*Task prompt*.
Report how many lines in the records below contain the word "genus". Give only the number.

*Material for this exercise*.

++++++++

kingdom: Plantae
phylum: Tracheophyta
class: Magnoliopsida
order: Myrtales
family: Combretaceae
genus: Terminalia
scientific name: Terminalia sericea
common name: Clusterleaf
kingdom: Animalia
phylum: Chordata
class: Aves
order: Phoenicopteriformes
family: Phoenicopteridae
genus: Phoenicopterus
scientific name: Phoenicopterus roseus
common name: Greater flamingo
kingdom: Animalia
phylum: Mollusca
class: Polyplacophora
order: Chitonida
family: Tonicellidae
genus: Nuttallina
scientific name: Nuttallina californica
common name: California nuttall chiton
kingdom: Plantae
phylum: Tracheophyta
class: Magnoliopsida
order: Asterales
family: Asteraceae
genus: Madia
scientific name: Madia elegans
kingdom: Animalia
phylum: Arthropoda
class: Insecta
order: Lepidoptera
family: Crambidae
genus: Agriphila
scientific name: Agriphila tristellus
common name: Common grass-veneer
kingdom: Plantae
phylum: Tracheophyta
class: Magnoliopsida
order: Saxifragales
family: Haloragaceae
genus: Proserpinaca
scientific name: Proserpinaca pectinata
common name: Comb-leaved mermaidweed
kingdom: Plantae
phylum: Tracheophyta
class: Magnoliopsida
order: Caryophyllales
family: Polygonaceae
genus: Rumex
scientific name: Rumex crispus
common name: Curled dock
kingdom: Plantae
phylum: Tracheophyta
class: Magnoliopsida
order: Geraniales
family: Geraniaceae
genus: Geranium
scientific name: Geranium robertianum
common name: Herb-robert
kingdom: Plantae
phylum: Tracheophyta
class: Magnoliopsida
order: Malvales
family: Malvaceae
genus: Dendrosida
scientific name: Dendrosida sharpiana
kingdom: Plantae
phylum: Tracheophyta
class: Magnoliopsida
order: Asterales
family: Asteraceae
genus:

++++++++

*The answer*.
10